* _Your goal_:
The answer must consist solely of the lines from the opening line of the entries through the line with "Уголок призывника", transcribed exactly and without any pictures.

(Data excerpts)

= = = = = = =

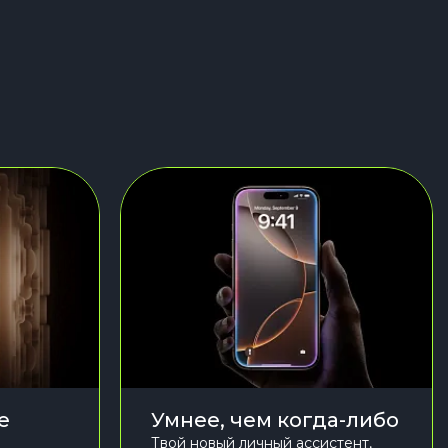
е
Умнее, чем когда-либо
Твой новый личный ассистент,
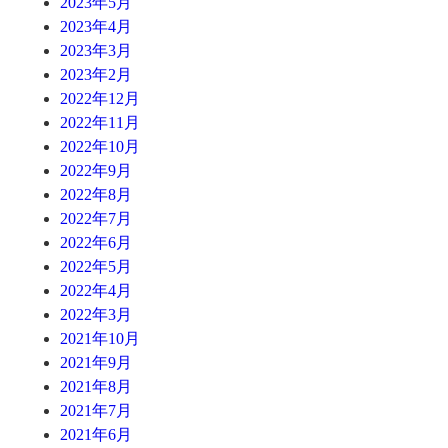
2023年5月
2023年4月
2023年3月
2023年2月
2022年12月
2022年11月
2022年10月
2022年9月
2022年8月
2022年7月
2022年6月
2022年5月
2022年4月
2022年3月
2021年10月
2021年9月
2021年8月
2021年7月
2021年6月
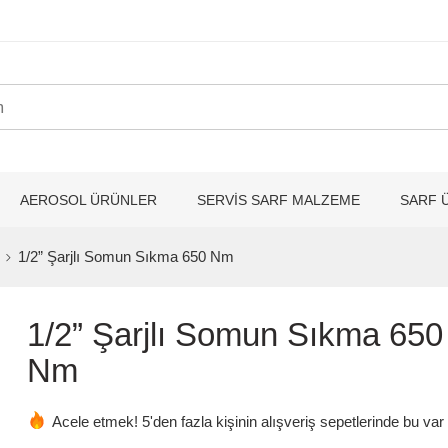
AEROSOL ÜRÜNLER
SERVİS SARF MALZEME
SARF 
1/2” Şarjlı Somun Sıkma 650 Nm
1/2” Şarjlı Somun Sıkma 650
Nm
Acele etmek! 5'den fazla kişinin alışveriş sepetlerinde bu var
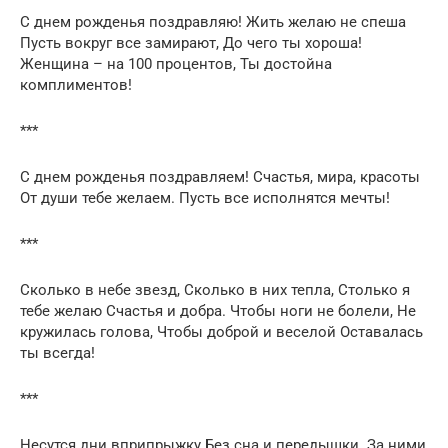
С днем рожденья поздравляю! Жить желаю не спеша
Пусть вокруг все замирают, До чего ты хороша!
Женщина – на 100 процентов, Ты достойна
комплиментов!
***
С днем рожденья поздравляем! Счастья, мира, красоты
От души тебе желаем. Пусть все исполнятся мечты!
***
Сколько в небе звезд, Сколько в них тепла, Столько я
тебе желаю Счастья и добра. Чтобы ноги не болели, Hе
кружилась голова, Чтобы доброй и веселой Оставалась
ты всегда!
***
Несутся дни вприпрыжку Без сна и передышки. За ними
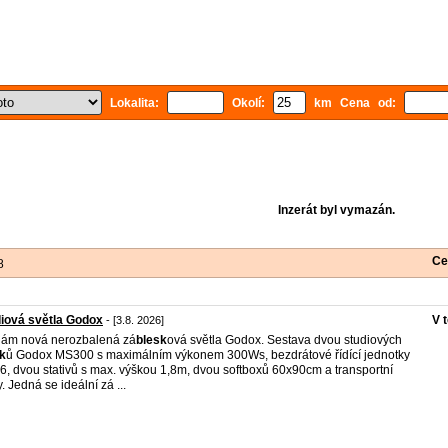
Lokalita:
Okolí:
km Cena od:
Inzerát byl vymazán.
Ce
8
iová světla Godox
V 
- [3.8. 2026]
ám nová nerozbalená zá
blesk
ová světla Godox. Sestava dvou studiových
k
ů Godox MS300 s maximálním výkonem 300Ws, bezdrátové řídící jednotky
6, dvou stativů s max. výškou 1,8m, dvou softboxů 60x90cm a transportní
y. Jedná se ideální zá ...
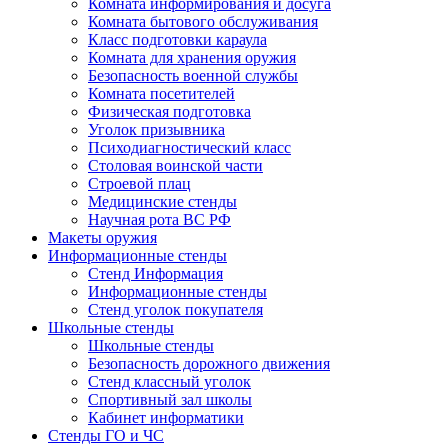
Комната информирования и досуга
Комната бытового обслуживания
Класс подготовки караула
Комната для хранения оружия
Безопасность военной службы
Комната посетителей
Физическая подготовка
Уголок призывника
Психодиагностический класс
Столовая воинской части
Строевой плац
Медицинские стенды
Научная рота ВС РФ
Макеты оружия
Информационные стенды
Стенд Информация
Информационные стенды
Стенд уголок покупателя
Школьные стенды
Школьные стенды
Безопасность дорожного движения
Стенд классный уголок
Спортивный зал школы
Кабинет информатики
Стенды ГО и ЧС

= = = = = = =

* _Answer to the exercise_:
е
Умнее, чем когда-либо
Твой новый личный ассистент,
2023年5月
2023年4月
2023年3月
2023年2月
2022年12月
2022年11月
2022年10月
2022年9月
2022年8月
2022年7月
2022年6月
2022年5月
2022年4月
2022年3月
2021年10月
2021年9月
2021年8月
2021年7月
2021年6月
AEROSOL ÜRÜNLER
SERVİS SARF MALZEME
SARF 
1/2” Şarjlı Somun Sıkma 650 Nm
1/2” Şarjlı Somun Sıkma 650
Nm
Acele etmek! 5'den fazla kişinin alışveriş sepetlerinde bu var
С днем рожденья поздравляю! Жить желаю не спеша
Пусть вокруг все замирают, До чего ты хороша!
Женщина – на 100 процентов, Ты достойна
комплиментов!
***
С днем рожденья поздравляем! Счастья, мира, красоты
От души тебе желаем. Пусть все исполнятся мечты!
***
Сколько в небе звезд, Сколько в них тепла, Столько я
тебе желаю Счастья и добра. Чтобы ноги не болели, Hе
кружилась голова, Чтобы доброй и веселой Оставалась
ты всегда!
***
Несутся дни вприпрыжку Без сна и передышки. За ними
Lokalita:
Okolí:
km Cena od:
Inzerát byl vymazán.
Ce
8
iová světla Godox
V 
- [3.8. 2026]
ám nová nerozbalená zá
blesk
ová světla Godox. Sestava dvou studiových
k
ů Godox MS300 s maximálním výkonem 300Ws, bezdrátové řídící jednotky
6, dvou stativů s max. výškou 1,8m, dvou softboxů 60x90cm a transportní
y. Jedná se ideální zá ...
Комната информирования и досуга
Комната бытового обслуживания
Класс подготовки караула
Комната для хранения оружия
Безопасность военной службы
Комната посетителей
Физическая подготовка
Уголок призывника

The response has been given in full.